Vincent Van Ross Vincent Van Ross 27 Jan, 2010
200 Muslim families of two UP villages make the kalainara, the holy thread of Hindus.
It’s a red-and-yellow thread you see in temple towns which Hindus tie around their wrists and also offer to deities. The red in it represents the mother goddess, and the yellow Lord Vishnu. Hinduism is an abundance of such symbols but the kalainara is unusual. The thread, believed to protect the wearer from evil, is made with cotton waste by 200 Muslim families from two villages of Allahabad, Uttar Pradesh.
The 2,000-odd villagers of Ahladganj and Khan Jahanpur belong to the Rangrez community, traditional dyers who migrated from Sanganer and Chandpole in Rajasthan two centuries ago. The entire population of the two villages are related to each other.

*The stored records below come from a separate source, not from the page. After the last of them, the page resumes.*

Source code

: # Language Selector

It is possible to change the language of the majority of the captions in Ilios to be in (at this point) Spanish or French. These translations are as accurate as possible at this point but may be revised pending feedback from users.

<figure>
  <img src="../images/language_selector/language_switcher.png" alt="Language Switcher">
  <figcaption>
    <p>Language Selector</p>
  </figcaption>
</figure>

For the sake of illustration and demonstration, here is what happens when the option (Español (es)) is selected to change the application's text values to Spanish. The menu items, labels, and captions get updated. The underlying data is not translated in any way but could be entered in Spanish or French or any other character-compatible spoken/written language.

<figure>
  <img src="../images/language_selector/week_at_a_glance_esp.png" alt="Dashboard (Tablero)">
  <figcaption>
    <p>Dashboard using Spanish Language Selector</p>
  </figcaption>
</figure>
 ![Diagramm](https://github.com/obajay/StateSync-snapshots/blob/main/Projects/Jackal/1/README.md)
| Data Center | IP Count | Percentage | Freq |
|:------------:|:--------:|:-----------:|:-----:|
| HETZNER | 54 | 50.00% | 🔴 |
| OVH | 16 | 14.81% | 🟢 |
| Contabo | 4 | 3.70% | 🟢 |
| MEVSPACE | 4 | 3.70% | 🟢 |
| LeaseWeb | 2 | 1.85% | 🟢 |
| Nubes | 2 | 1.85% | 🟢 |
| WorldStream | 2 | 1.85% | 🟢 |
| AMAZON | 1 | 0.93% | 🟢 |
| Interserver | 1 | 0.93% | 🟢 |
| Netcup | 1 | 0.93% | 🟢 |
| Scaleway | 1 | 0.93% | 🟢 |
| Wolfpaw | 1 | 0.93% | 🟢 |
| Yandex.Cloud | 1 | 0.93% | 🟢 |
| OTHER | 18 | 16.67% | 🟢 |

No outsider is employed. “The business dates back several generations and is believed to be about 200 years old,” says Mohammad Tahir of Khan Jahanpur, a major producer of kalainara.
Cotton waste from cotton mills forms the raw material. It is spun into yarn, which is then rolled into strands and immersed in water tanks and left overnight to remove starch. The next morning, softer and more flexible, these strands are spread out and readied for dyeing. The dyes arrive by train from Kanpur. After they are dyed, it takes eight hours to dry on a sunny day. In winter and monsoon, when production is lowest, it takes 16 to 48 hours.
The colour of water in the drains of these villages are neither black nor muddy—it is red or yellow and sometimes, orange when both the dyes drip from the threads together.
The kalainara is packed into water resistant sacks, which contain about a hundred strands each. Each strand weighs between 1,300 and 1,500 gm and costs between Rs 45 and Rs 50 when sold loose. These are then dispatched to Ayodhya, Gorakhpur, Varanasi, Vindhyachal and other temple towns all over India.
There are lean and boom periods for production. The two to three months following Durga puja and Dussehra, business is at its lowest ebb. So is the period following the Navaratras in March-April. Business picks up during Navaratras, Durga puja and Dussehra and peaks up during Magh Mela in Allahabad in January-February. In the months when the villagers are not producing kalainara in large quantities, they prepare for the next season.
“Kalainara is a dying art,” laments Fahimuddin of Ahladganj. “We get no assistance from anywhere. Even banks refuse us loans. We have to finance our business from our own sources by borrowing from relatives and friends.” Indeed, this must not be allowed to end. For, kalainara is not just any thread. It is a sacred thread that binds Hindus and Muslims together.